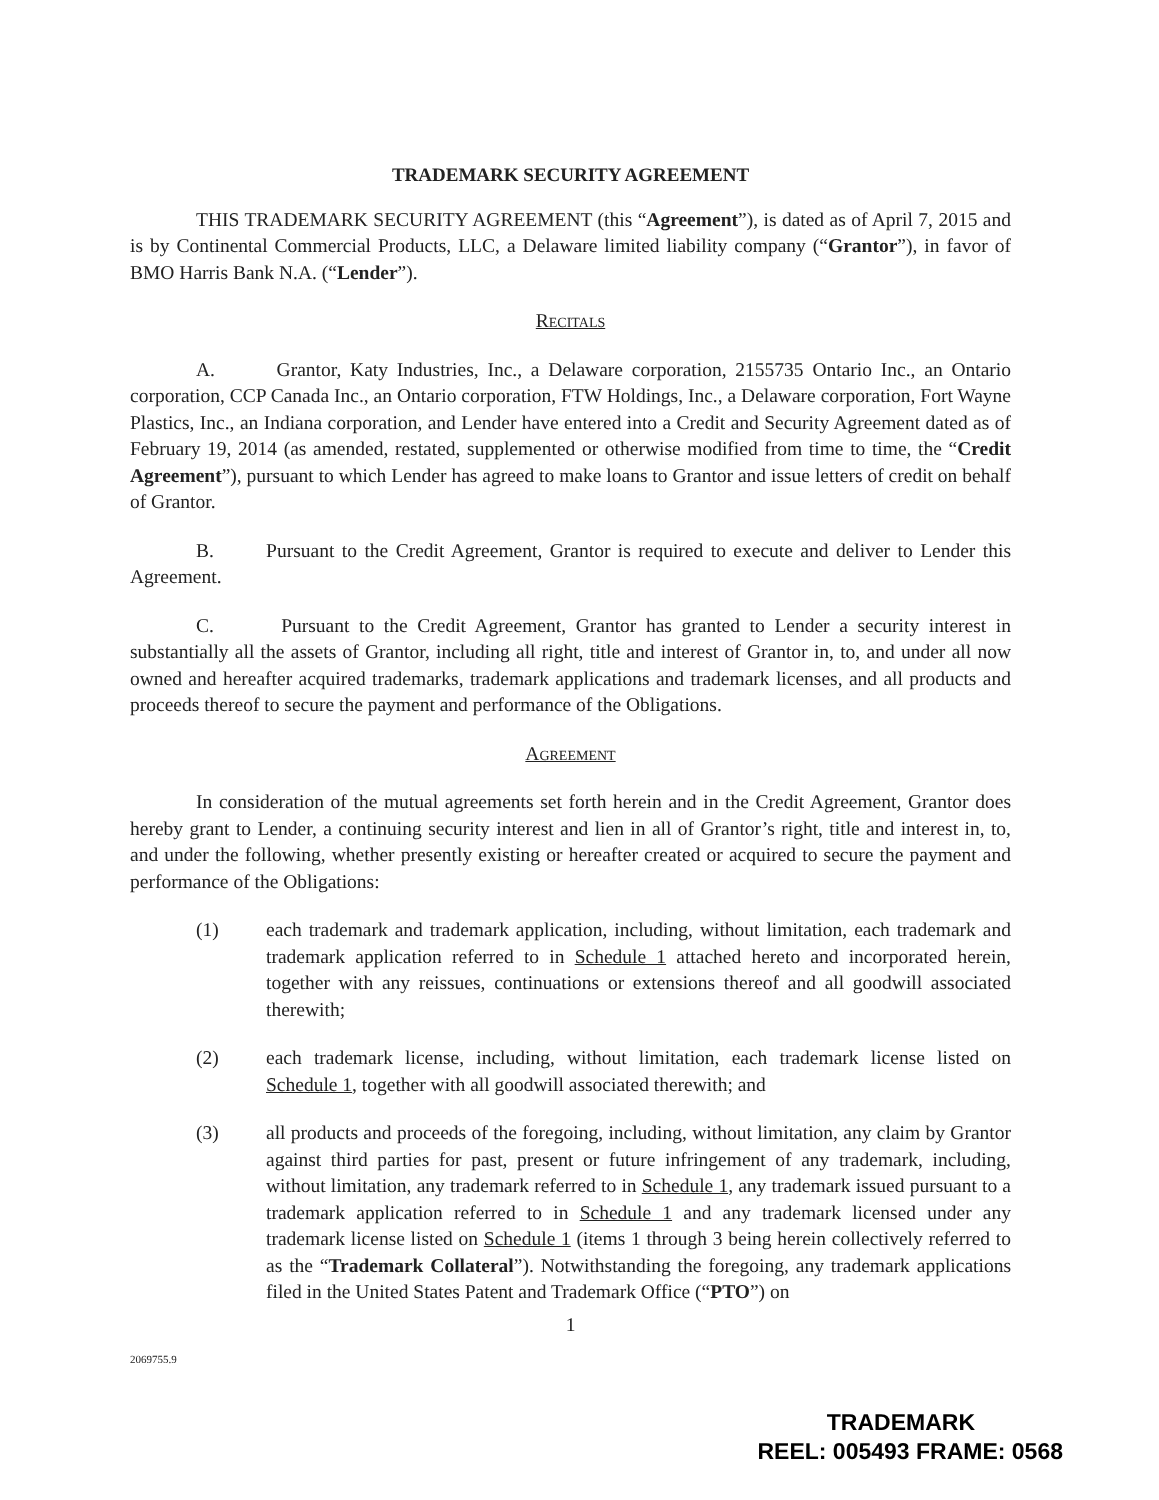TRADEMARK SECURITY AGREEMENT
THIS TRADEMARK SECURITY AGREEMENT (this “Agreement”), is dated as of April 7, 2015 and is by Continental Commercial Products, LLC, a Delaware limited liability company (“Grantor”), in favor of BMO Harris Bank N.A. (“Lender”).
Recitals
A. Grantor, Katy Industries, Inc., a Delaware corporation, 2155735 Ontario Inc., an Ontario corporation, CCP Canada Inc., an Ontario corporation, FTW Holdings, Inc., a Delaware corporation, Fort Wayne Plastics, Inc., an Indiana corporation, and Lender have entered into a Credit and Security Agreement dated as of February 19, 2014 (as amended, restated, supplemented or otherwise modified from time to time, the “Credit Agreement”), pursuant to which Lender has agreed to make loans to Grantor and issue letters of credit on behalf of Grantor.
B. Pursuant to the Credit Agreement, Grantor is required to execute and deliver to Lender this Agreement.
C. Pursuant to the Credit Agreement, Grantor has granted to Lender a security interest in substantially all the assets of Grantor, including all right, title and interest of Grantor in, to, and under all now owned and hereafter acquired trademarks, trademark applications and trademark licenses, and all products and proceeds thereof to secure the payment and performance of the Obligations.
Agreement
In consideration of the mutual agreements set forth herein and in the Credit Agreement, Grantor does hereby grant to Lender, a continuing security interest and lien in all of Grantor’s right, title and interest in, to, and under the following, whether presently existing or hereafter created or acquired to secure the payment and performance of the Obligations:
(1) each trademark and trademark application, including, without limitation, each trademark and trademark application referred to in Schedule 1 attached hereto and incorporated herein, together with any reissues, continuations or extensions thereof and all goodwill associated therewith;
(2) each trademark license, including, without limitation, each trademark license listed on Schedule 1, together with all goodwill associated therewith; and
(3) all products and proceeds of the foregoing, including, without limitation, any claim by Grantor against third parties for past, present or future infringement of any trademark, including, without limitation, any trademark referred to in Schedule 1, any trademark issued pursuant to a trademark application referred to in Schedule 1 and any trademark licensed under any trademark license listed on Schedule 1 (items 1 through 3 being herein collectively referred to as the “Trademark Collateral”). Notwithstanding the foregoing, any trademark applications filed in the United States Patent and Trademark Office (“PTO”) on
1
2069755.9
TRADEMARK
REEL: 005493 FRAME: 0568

---

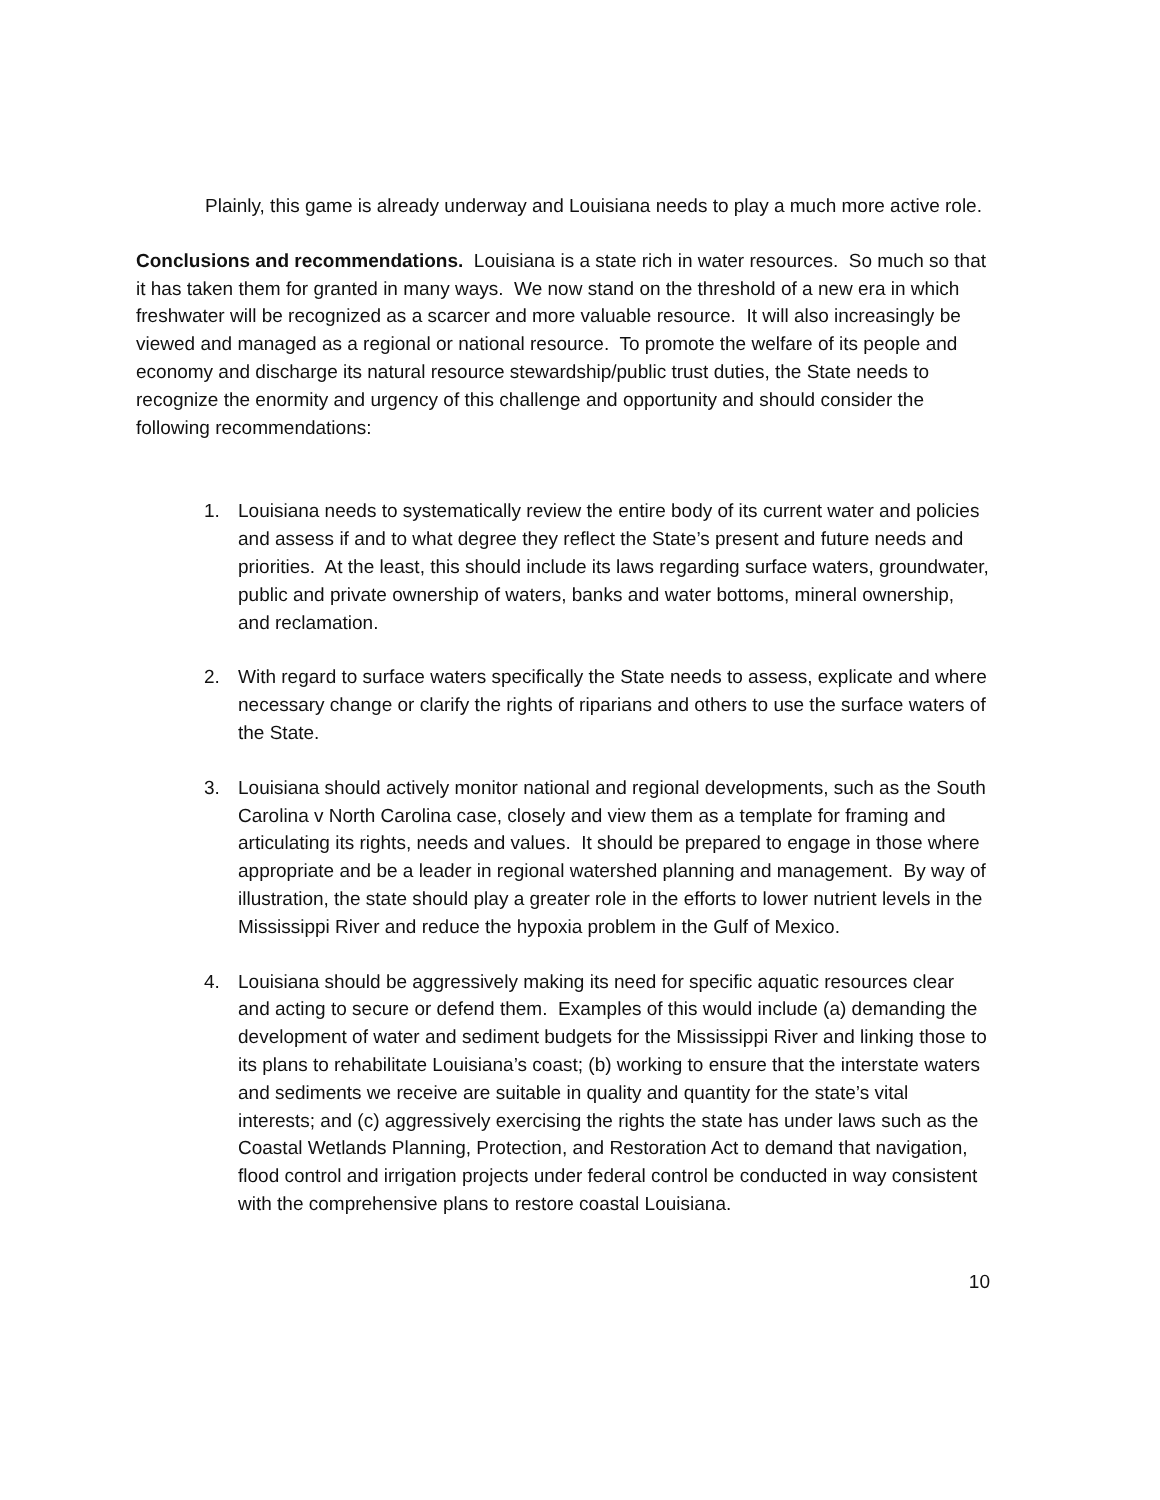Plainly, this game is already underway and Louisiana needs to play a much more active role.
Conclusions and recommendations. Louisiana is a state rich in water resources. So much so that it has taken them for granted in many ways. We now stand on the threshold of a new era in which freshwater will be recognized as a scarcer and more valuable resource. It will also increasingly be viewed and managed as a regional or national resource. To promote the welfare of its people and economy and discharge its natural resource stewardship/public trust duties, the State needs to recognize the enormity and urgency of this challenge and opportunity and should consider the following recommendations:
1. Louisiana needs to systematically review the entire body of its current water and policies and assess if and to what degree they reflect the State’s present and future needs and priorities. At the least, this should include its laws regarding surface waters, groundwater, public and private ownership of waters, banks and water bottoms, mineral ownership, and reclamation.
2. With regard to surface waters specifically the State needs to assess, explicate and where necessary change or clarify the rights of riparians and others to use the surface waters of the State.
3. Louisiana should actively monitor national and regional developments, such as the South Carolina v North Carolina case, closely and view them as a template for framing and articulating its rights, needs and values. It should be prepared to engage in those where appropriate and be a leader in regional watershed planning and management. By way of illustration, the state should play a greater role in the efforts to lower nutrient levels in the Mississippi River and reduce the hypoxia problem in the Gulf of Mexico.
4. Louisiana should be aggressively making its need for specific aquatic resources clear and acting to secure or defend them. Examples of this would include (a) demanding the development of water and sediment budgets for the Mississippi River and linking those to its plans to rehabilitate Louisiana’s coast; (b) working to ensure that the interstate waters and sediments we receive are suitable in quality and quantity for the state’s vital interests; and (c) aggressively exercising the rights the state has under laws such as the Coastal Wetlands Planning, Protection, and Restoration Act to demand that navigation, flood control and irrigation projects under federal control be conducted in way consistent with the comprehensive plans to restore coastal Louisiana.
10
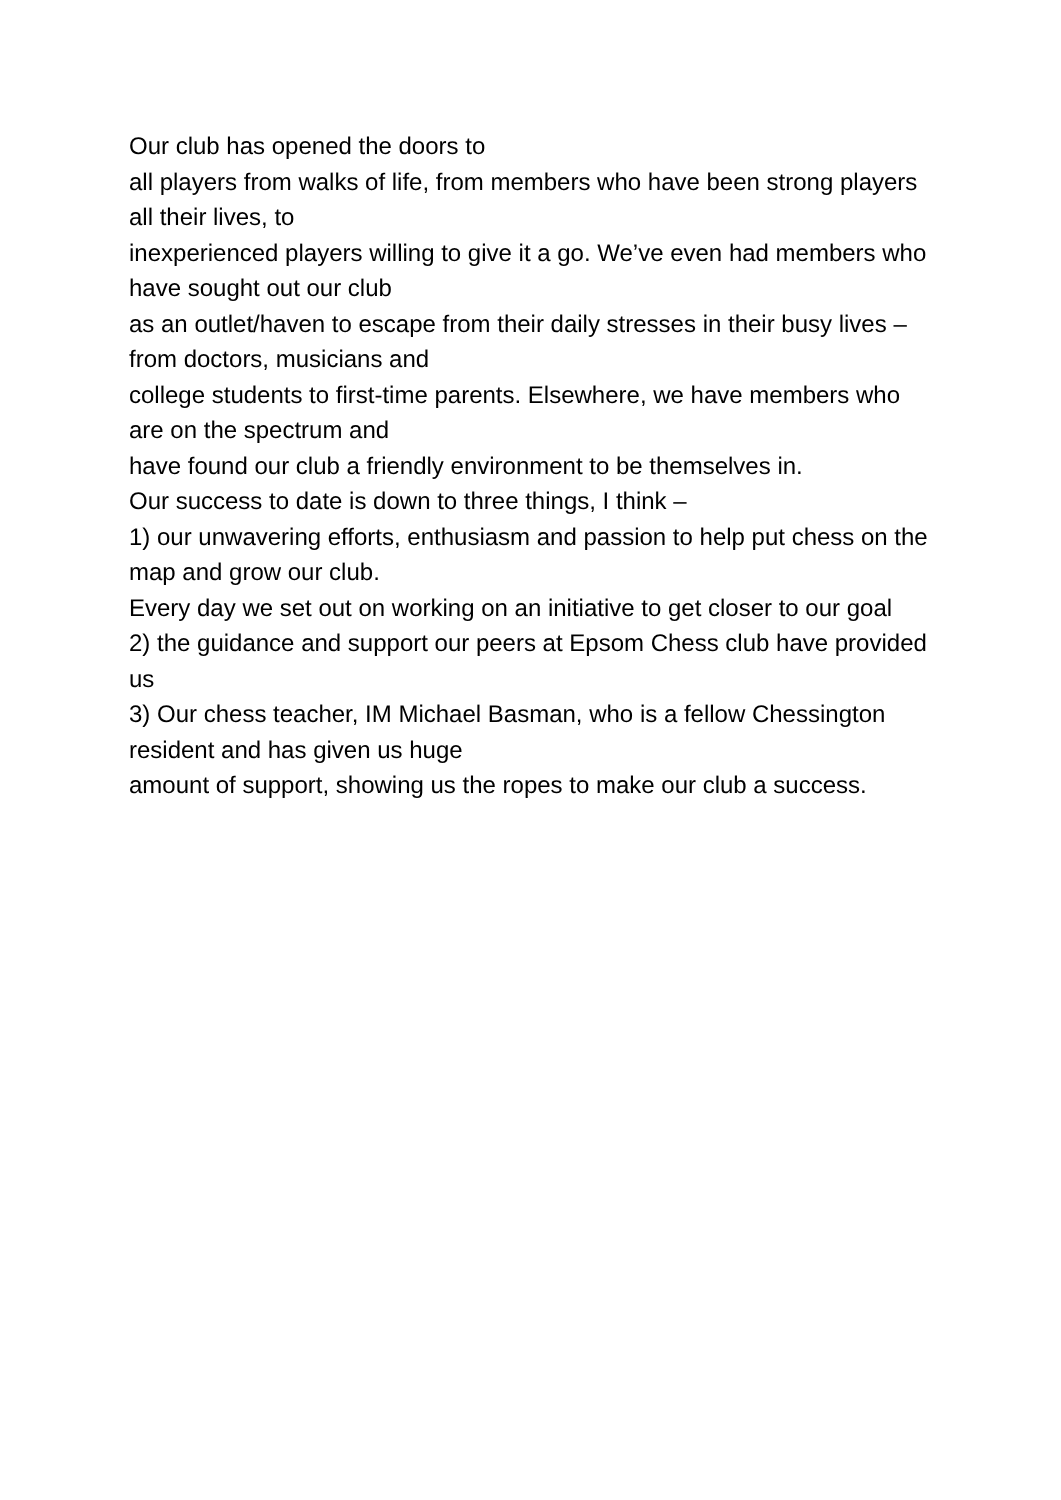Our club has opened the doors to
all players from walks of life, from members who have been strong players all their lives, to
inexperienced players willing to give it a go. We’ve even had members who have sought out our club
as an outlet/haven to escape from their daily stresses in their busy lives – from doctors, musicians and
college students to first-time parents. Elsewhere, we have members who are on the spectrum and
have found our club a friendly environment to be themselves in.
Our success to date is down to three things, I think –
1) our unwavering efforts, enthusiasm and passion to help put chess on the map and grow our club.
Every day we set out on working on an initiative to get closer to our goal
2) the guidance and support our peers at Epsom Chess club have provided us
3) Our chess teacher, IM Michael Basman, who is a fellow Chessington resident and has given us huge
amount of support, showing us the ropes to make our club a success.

--

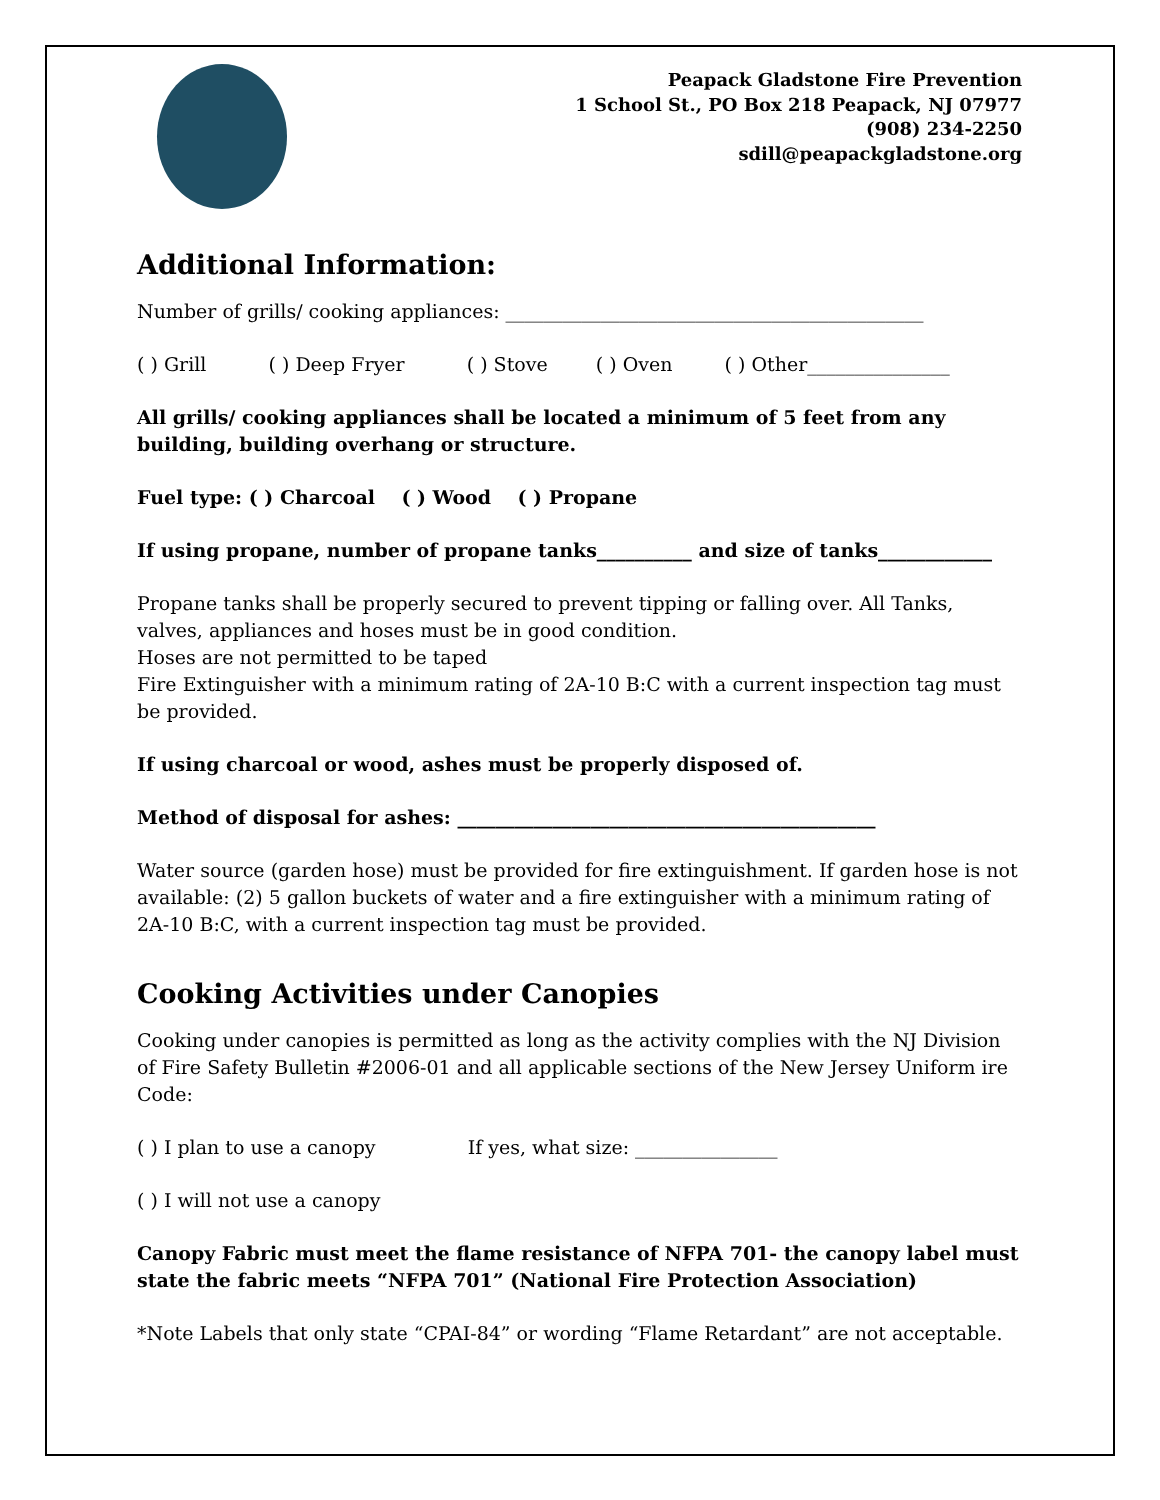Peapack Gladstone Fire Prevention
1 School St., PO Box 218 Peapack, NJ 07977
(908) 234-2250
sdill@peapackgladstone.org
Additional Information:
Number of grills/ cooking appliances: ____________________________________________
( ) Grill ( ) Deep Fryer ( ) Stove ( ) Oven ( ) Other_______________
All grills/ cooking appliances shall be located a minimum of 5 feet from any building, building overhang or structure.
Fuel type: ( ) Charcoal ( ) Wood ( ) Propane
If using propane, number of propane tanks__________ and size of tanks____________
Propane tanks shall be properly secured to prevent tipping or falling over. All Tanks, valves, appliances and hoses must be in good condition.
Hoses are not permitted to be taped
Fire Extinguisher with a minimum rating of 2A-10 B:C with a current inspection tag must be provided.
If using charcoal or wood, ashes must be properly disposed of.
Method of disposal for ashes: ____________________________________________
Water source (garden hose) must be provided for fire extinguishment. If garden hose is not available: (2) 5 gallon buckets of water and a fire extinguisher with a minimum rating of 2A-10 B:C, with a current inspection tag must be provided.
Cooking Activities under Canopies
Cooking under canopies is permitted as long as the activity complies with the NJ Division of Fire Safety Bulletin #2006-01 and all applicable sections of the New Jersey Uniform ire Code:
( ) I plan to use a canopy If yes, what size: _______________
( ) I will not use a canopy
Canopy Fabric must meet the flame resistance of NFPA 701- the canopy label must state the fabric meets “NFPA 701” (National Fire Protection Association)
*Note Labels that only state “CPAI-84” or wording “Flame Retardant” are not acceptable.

*YOUR TASK*: Among the entries above, copy exactly only the lines starting with the one containing "C. Pursuant to" and going through the one containing "(1) each trademark", both ends included.

*RESPONSE*:
C. Pursuant to the Credit Agreement, Grantor has granted to Lender a security interest in substantially all the assets of Grantor, including all right, title and interest of Grantor in, to, and under all now owned and hereafter acquired trademarks, trademark applications and trademark licenses, and all products and proceeds thereof to secure the payment and performance of the Obligations.
Agreement
In consideration of the mutual agreements set forth herein and in the Credit Agreement, Grantor does hereby grant to Lender, a continuing security interest and lien in all of Grantor’s right, title and interest in, to, and under the following, whether presently existing or hereafter created or acquired to secure the payment and performance of the Obligations:
(1) each trademark and trademark application, including, without limitation, each trademark and trademark application referred to in Schedule 1 attached hereto and incorporated herein, together with any reissues, continuations or extensions thereof and all goodwill associated therewith;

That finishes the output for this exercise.